SpaCeFormer: Fast Proposal-Free Open-Vocabulary 3D Instance Segmentation

arXiv cs.CV / 4/23/2026

📰 NewsDeveloper Stack & InfrastructureSignals & Early TrendsModels & Research

Key Points

  • The paper introduces SpaCeFormer, a proposal-free approach to open-vocabulary 3D instance segmentation designed for robotics and AR/VR use cases.
  • SpaCeFormer achieves real-time performance by running at 0.14 seconds per scene, addressing the latency bottleneck of slower multi-stage 2D+3D pipelines that can take hundreds of seconds per scene.
  • The authors also release SpaCeFormer-3M, a large open-vocabulary 3D instance segmentation dataset with 3.0M multi-view-consistent captions covering 604K instances across 7.4K scenes, constructed via multi-view mask clustering and VLM captioning.
  • The method uses spatial window attention plus Morton-curve serialization for coherent 3D features, and a RoPE-enhanced decoder that predicts instance masks directly from learned queries without external region proposals.
  • Experiments show strong improvements, including 11.1 zero-shot mAP on ScanNet200 (2.8x over the prior best proposal-free method) and 22.9/24.1 mAP on ScanNet++ and Replica, surpassing prior methods even those using multi-view 2D inputs.

Abstract

Open-vocabulary 3D instance segmentation is a core capability for robotics and AR/VR, but prior methods trade one bottleneck for another: multi-stage 2D+3D pipelines aggregate foundation-model outputs at hundreds of seconds per scene, while pseudo-labeled end-to-end approaches rely on fragmented masks and external region proposals.
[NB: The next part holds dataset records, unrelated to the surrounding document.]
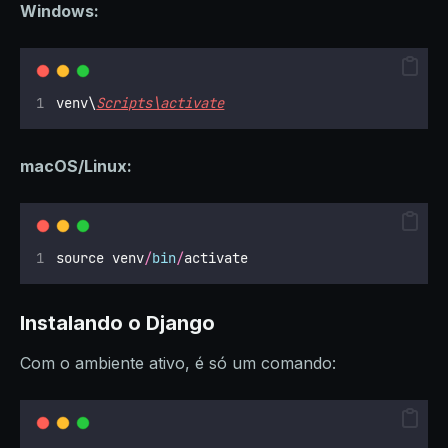
Windows:
venv\
Scripts\activate
macOS/Linux:
source venv
/
bin
/
activate
Instalando o Django
Com o ambiente ativo, é só um comando:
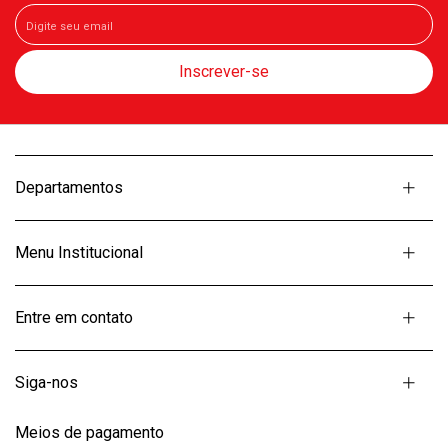
Departamentos
Menu Institucional
Entre em contato
Siga-nos
Meios de pagamento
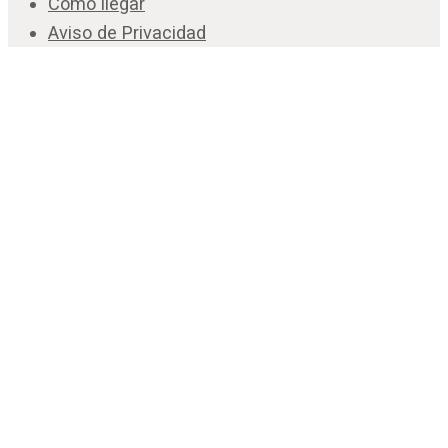
Como llegar
Aviso de Privacidad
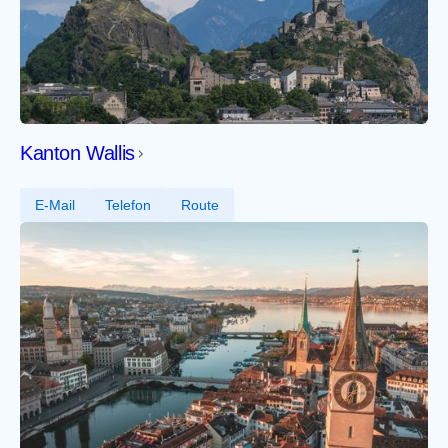
Kanton Wallis
E-Mail
Telefon
Route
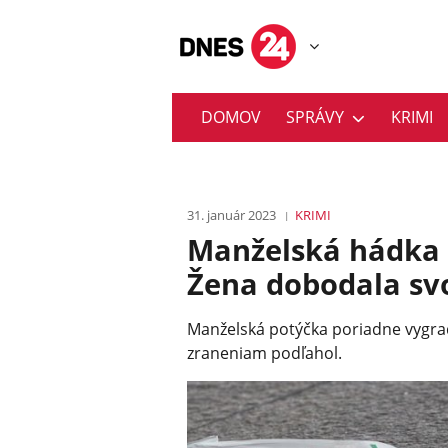
DOMOV
SPRÁVY
KRIMI
31. január 2023
KRIMI
Manželská hádka 
Žena dobodala sv
Manželská potýčka poriadne vygrad
zraneniam podľahol.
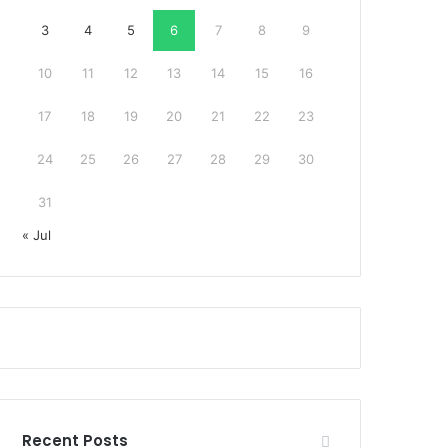
3
4
5
6
7
8
9
10
11
12
13
14
15
16
17
18
19
20
21
22
23
24
25
26
27
28
29
30
31
« Jul
Recent Posts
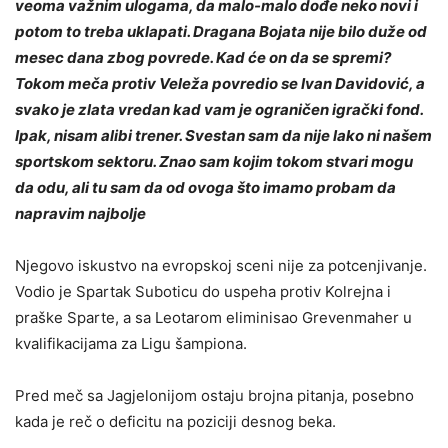
veoma važnim ulogama, da malo-malo dođe neko novi i
potom to treba uklapati. Dragana Bojata nije bilo duže od
mesec dana zbog povrede. Kad će on da se spremi?
Tokom meča protiv Veleža povredio se Ivan Davidović, a
svako je zlata vredan kad vam je ograničen igrački fond.
Ipak, nisam alibi trener. Svestan sam da nije lako ni našem
sportskom sektoru. Znao sam kojim tokom stvari mogu
da odu, ali tu sam da od ovoga što imamo probam da
napravim najbolje
Njegovo iskustvo na evropskoj sceni nije za potcenjivanje.
Vodio je Spartak Suboticu do uspeha protiv Kolrejna i
praške Sparte, a sa Leotarom eliminisao Grevenmaher u
kvalifikacijama za Ligu šampiona.
Pred meč sa Jagjelonijom ostaju brojna pitanja, posebno
kada je reč o deficitu na poziciji desnog beka.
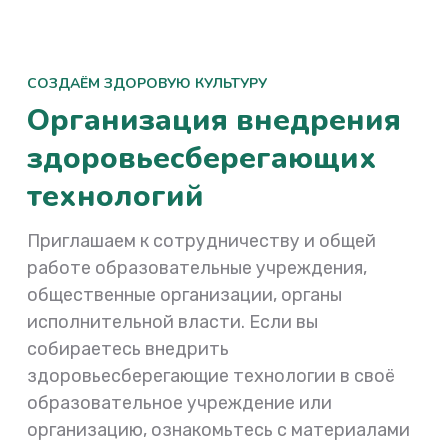
СОЗДАЁМ ЗДОРОВУЮ КУЛЬТУРУ
Организация внедрения
здоровьесберегающих
технологий
Приглашаем к сотрудничеству и общей
работе образовательные учреждения,
общественные организации, органы
исполнительной власти. Если вы
собираетесь внедрить
здоровьесберегающие технологии в своё
образовательное учреждение или
организацию, ознакомьтесь с материалами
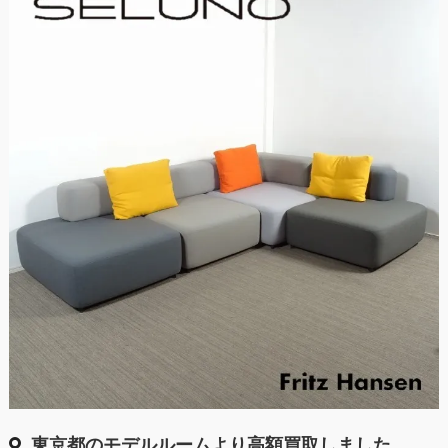
東京都のモデルルームより高額買取しました。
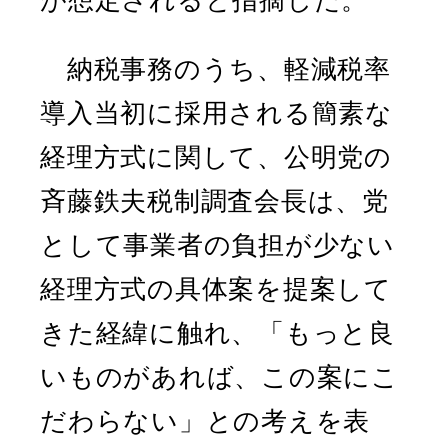
納税事務のうち、軽減税率
導入当初に採用される簡素な
経理方式に関して、公明党の
斉藤鉄夫税制調査会長は、党
として事業者の負担が少ない
経理方式の具体案を提案して
きた経緯に触れ、「もっと良
いものがあれば、この案にこ
だわらない」との考えを表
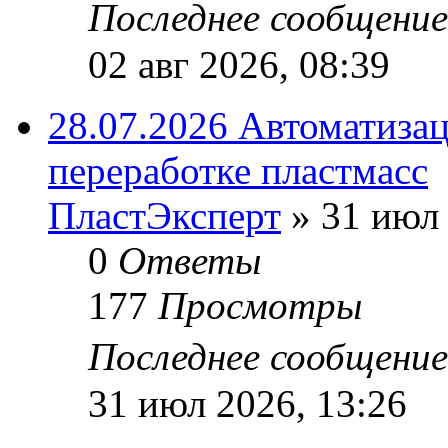
Последнее сообщени
02 авг 2026, 08:39
28.07.2026 Автоматизац
переработке пластмасс
ПластЭксперт
»
31 июл 
0
Ответы
177
Просмотры
Последнее сообщени
31 июл 2026, 13:26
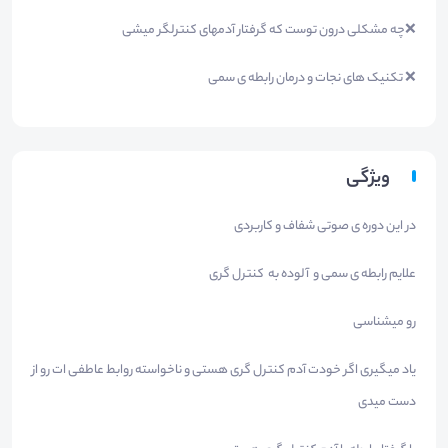
❌چه مشکلی درون توست که گرفتار آدمهای کنترلگر میشی
❌ تکنیک های نجات و درمان رابطه ی سمی
ویژگی
در این دوره ی صوتی شفاف و کاربردی
علایم رابطه ی سمی و آلوده به کنترل گری
رو میشناسی
یاد میگیری اگر خودت آدم کنترل گری هستی و ناخواسته روابط عاطفی ات رو از
دست میدی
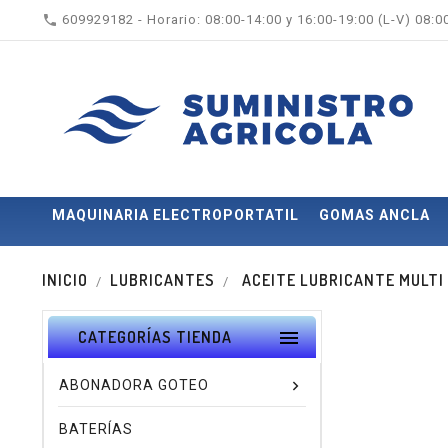

609929182 - Horario: 08:00-14:00 y 16:00-19:00 (L-V) 08:
MAQUINARIA ELECTROPORTATIL
GOMAS ANCLA
INICIO
LUBRICANTES
ACEITE LUBRICANTE MULTI 21

CATEGORÍAS TIENDA
ABONADORA GOTEO
BATERÍAS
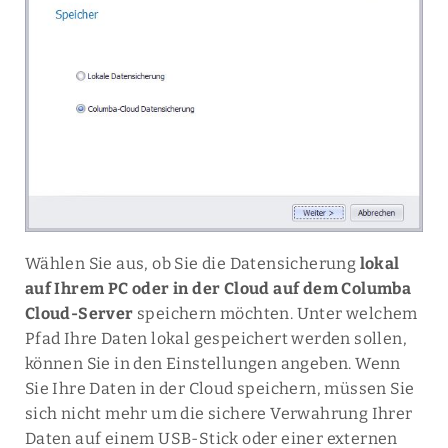
Wählen Sie aus, ob Sie die Datensicherung
lokal
auf Ihrem PC oder in der Cloud auf dem Columba
Cloud-Server
speichern möchten. Unter welchem
Pfad Ihre Daten lokal gespeichert werden sollen,
können Sie in den Einstellungen angeben. Wenn
Sie Ihre Daten in der Cloud speichern, müssen Sie
sich nicht mehr um die sichere Verwahrung Ihrer
Daten auf einem USB-Stick oder einer externen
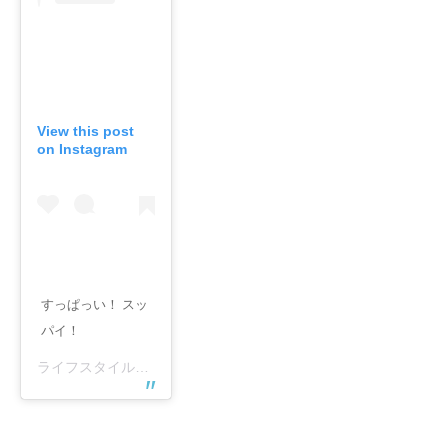
View this post
on Instagram
すっぱっい！ スッ
パイ！
ライフスタイルカイロプラクティックさん(@norihirolsc)がシェアした投稿 –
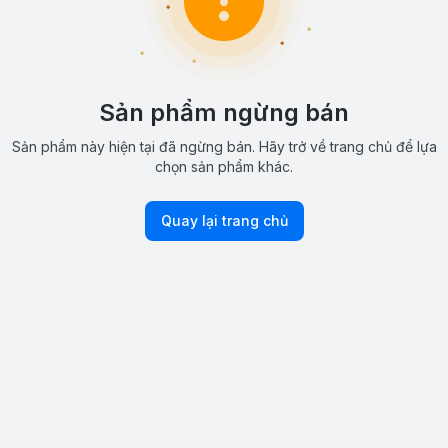
Sản phẩm ngừng bán
Sản phẩm này hiện tại đã ngừng bán. Hãy trở về trang chủ để lựa
chọn sản phẩm khác.
Quay lại trang chủ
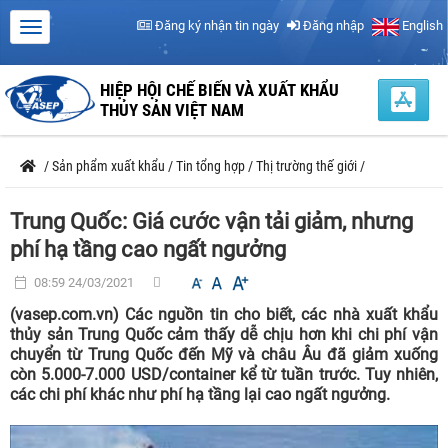
Đăng ký nhận tin ngày
Đăng nhập
English
HIỆP HỘI CHẾ BIẾN VÀ XUẤT KHẨU
THỦY SẢN VIỆT NAM
/
Sản phẩm xuất khẩu
/
Tin tổng hợp
/
Thị trường thế giới
/
Trung Quốc: Giá cước vận tải giảm, nhưng
phí hạ tầng cao ngất ngưởng
08:59 24/03/2021
(vasep.com.vn) Các nguồn tin cho biết, các nhà xuất khẩu
thủy sản Trung Quốc cảm thấy dễ chịu hơn khi chi phí vận
chuyển từ Trung Quốc đến Mỹ và châu Âu đã giảm xuống
còn 5.000-7.000 USD/container kể từ tuần trước. Tuy nhiên,
các chi phí khác như phí hạ tầng lại cao ngất ngưởng.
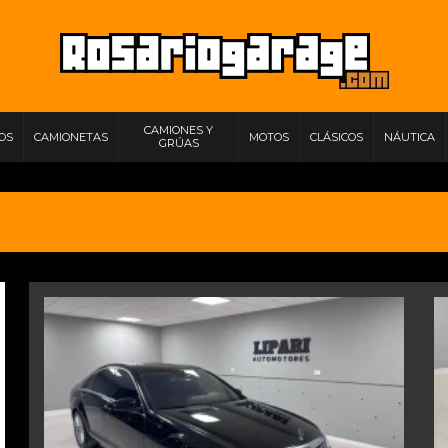
CAMIONES Y
IOS
CAMIONETAS
MOTOS
CLÁSICOS
NÁUTICA
GRÚAS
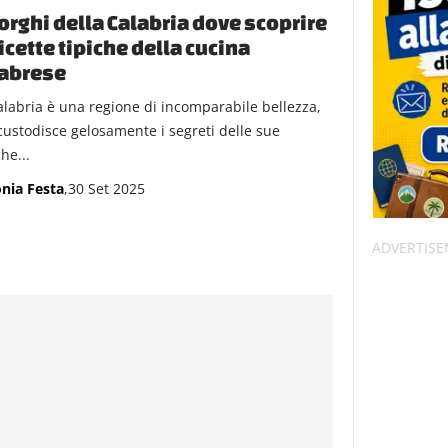
orghi della Calabria dove scoprire
ricette tipiche della cucina
labrese
alabria è una regione di incomparabile bellezza,
custodisce gelosamente i segreti delle sue
he...
nia Festa
,30 Set 2025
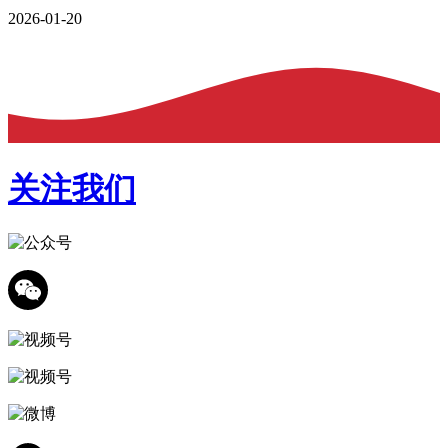
2026-01-20
关注我们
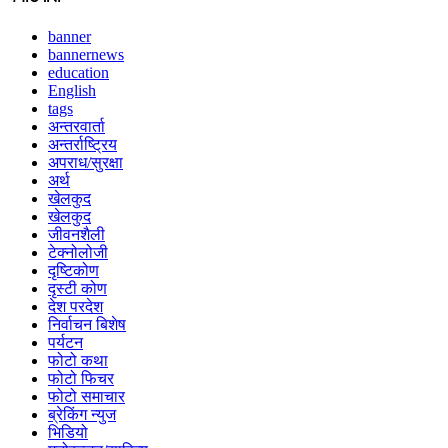
banner
bannernews
education
English
tags
अन्तरवार्ता
अन्तर्राष्ट्रिय
अपराध/सुरक्षा
अर्थ
खेलकुद
खेलकुद
जीवनशैली
टेक्नोलोजी
दृष्टिकोण
दृस्टी कोण
देश परदेश
निर्वाचन बिशेष
पर्यटन
फोटो कथा
फोटो फिचर
फोटो समाचार
ब्रेकिंग न्युज
भिडियो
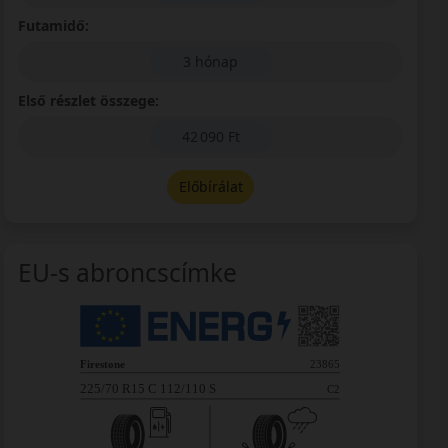
Futamidő:
3 hónap
Első részlet összege:
42 090 Ft
Előbírálat
EU-s abroncscímke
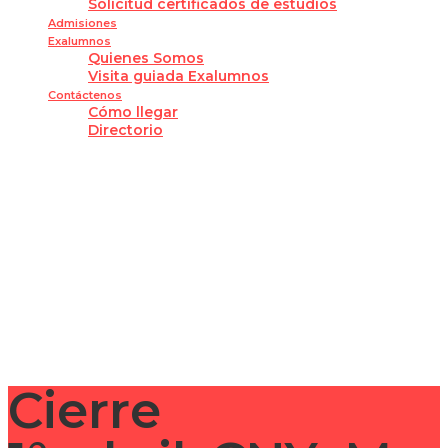
Solicitud certificados de estudios
Admisiones
Exalumnos
Quienes Somos
Visita guiada Exalumnos
Contáctenos
Cómo llegar
Directorio
¿Tienes alguna pregunta?
Enviar la consulta
Mensaje enviado
Cerrar
Cierre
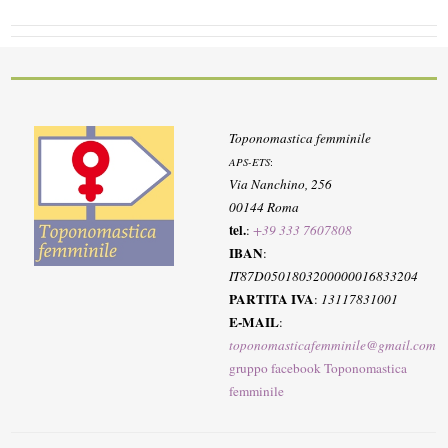
Toponomastica femminile
APS-ETS
:
Via Nanchino, 256
00144 Roma
tel.
:
+39 333 7607808
IBAN
:
IT87D0501803200000016833204
PARTITA IVA
:
13117831001
E-MAIL
:
toponomasticafemminile@gmail.com
gruppo facebook Toponomastica
femminile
We present SpaCeFormer, a proposal-free space-curve transformer that runs at 0.14 seconds per scene, 2-3 orders of magnitude faster than multi-stage 2D+3D pipelines. We pair it with SpaCeFormer-3M, the largest open-vocabulary 3D instance segmentation dataset (3.0M multi-view-consistent captions over 604K instances from 7.4K scenes) built through multi-view mask clustering and multi-view VLM captioning; it reaches 21x higher mask recall than prior single-view pipelines (54.3% vs 2.5% at IoU > 0.5). SpaCeFormer combines spatial window attention with Morton-curve serialization for spatially coherent features, and uses a RoPE-enhanced decoder to predict instance masks directly from learned queries without external proposals. On ScanNet200 we achieve 11.1 zero-shot mAP, a 2.8x improvement over the prior best proposal-free method; on ScanNet++ and Replica, we reach 22.9 and 24.1 mAP, surpassing all prior methods including those using multi-view 2D inputs.